LESETEXT ->
Sie sind hier:

18.09.2024 - Ausweisung eines Imam

Datum der Entscheidung
18.09.2024
Aktenzeichen
2 LB 316/22
Normen
AufenthG § 53
AufenthG § 53 Abs 1
AufenthG § 54 Abs 1 Nr 2
AufenthG § 54 Abs 1 Nr 4
AufenthG § 54 Abs 1 Nr 5
EMRK Art 8
Rechtsgebiet
Ausländerrecht
Schlagworte
Al-Nusra
Al-Qaida
Antisemitismus
Ausweisung
Dschihadismus
Einreise- und Aufenthaltsverbot
Erkenntnismitteilungen des Verfassungsschutzes
Freitagsgebet
Gewaltaufruf
Hamas
Hassaufruf
Hassprediger
IKZ
Imam
Islamismus
Mudschahid
Leitsatz
1. Das besonders schwerwiegende Ausweisungsinteresse des § 54 Abs. 1 Nr. 2 AufenthG erfüllt nur derjenige, dessen Handlungen einen konkreten Bezug zu der inkrimierten Tätigkeit einer bestimmten terroristischen Vereinigung haben, wobei es ausreicht, dass sich dieser Bezug jedenfalls für mit den Vereinigungen vertraute Dritte hinreichend sicher feststellen lässt.

2. Die Prüfung, ob ein Ausländer § 54 Abs. 1 Nr. 2 AufenthG erfüllt, erfordert eine Gesamtbetrachtung seiner Äußerungen und Aktivitäten. Zu beachten sind dabei nicht nur der Inhalt bestimmter Äußerungen, sondern auch der Kontext und weitere Äußerungsmodalitäten wie beispielsweise der Adressatenkreis und das verwendete Medium. In Bezug auf Äußerungen, deren Bedeutungsgehalt sich dem Gericht nicht ohne besondere - hier islamwissenschaftliche - Fachkenntnisse erschließt, ist die Einholung eines gerichtlichen Sachverständigengutachtens möglich.

3. Erkenntnismitteilungen des Verfassungsschutzes sind als schlichte Behördenzeugnisse bei der Urteilsfindung zu berücksichtigen. Dabei ist ihr Beweiswert nach den Umständen des Einzelfalls ausgehend davon zu berücksichtigen, dass dann, wenn die Identität der nachrichtendienstlichen Quelle nicht wiedergegeben wird, keine Möglichkeit besteht, die persönliche Glaubwürdigkeit des unbekannt bleibenden Verfassungsschutzmitarbeiters oder -informanten zu überprüfen. Einer weitergehende Sachverhaltsaufklärung bedarf es allerdings nur dann, wenn die den Behördenzeugnissen zu entnehmenden Tatsachen substantiiert bestritten werden.

BEIGEFÜGTE UNTERLAGEN ->

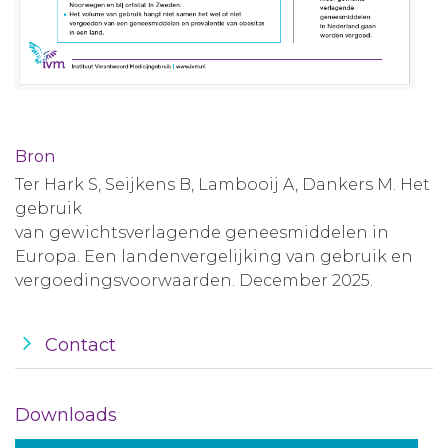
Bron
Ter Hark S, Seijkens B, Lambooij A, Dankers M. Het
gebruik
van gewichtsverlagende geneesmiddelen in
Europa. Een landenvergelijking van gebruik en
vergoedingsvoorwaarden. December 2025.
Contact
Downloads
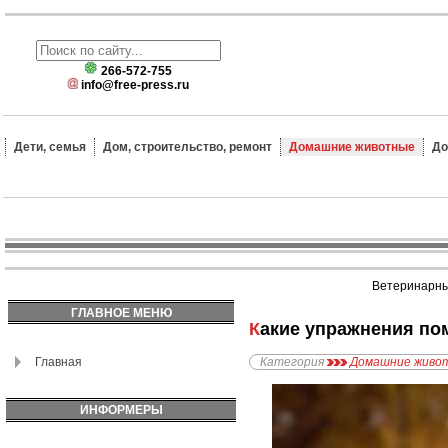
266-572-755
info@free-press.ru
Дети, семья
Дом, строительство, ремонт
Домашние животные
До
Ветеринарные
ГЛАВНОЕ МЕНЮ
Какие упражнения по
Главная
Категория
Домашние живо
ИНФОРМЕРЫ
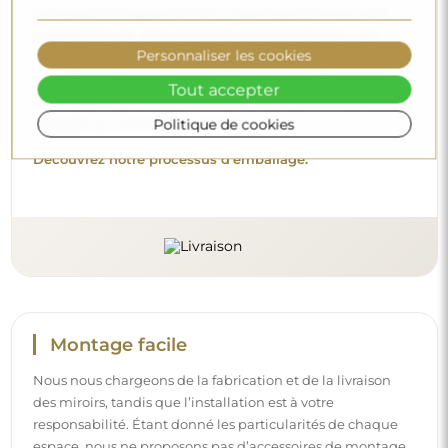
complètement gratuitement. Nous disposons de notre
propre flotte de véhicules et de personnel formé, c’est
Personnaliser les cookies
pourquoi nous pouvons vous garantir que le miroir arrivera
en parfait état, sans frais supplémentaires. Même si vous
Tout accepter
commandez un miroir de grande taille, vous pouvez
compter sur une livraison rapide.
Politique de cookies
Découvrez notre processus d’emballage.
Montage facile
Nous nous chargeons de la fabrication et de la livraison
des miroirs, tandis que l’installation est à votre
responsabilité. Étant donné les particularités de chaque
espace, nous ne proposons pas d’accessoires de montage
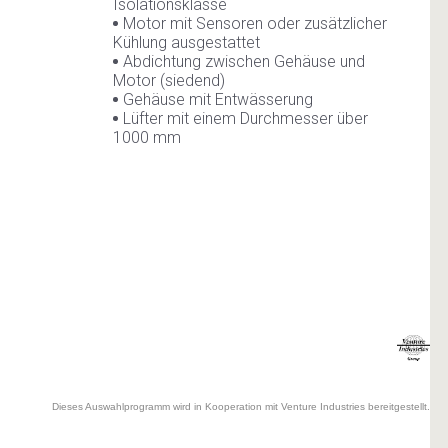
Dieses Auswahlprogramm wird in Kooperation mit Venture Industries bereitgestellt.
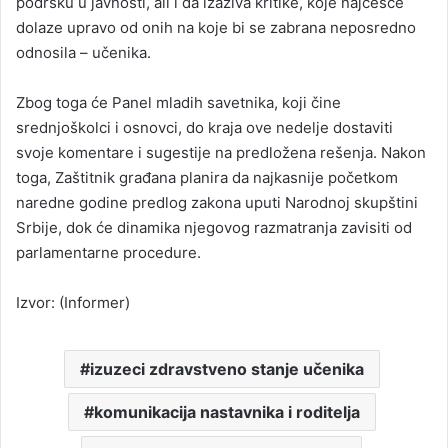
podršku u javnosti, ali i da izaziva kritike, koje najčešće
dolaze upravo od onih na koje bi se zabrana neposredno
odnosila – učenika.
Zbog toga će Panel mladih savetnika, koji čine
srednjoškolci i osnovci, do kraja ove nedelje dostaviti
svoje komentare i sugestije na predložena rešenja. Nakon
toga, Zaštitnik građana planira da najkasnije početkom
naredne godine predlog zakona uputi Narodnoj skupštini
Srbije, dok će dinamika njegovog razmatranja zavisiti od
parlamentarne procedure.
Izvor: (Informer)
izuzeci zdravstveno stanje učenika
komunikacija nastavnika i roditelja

AUSZUFÜHRENDE AUFGABE ->
Beantworten Sie bitte diese Fragen zum Lesetext:
1. Welches Aktenzeichen trägt die Entscheidung?
2. Welchem Rechtsgebiet ist sie zugeordnet?
3. Wann bedarf es nach Leitsatz 3 einer weitergehenden Sachverhaltsaufklärung?
Die Unterlagen stammen aus einer anderen Quelle als der Lesetext.

DEINE LÖSUNG ->
1. 2 LB 316/22
2. Ausländerrecht
3. Nur dann, wenn die den Behördenzeugnissen zu entnehmenden Tatsachen substantiiert bestritten werden.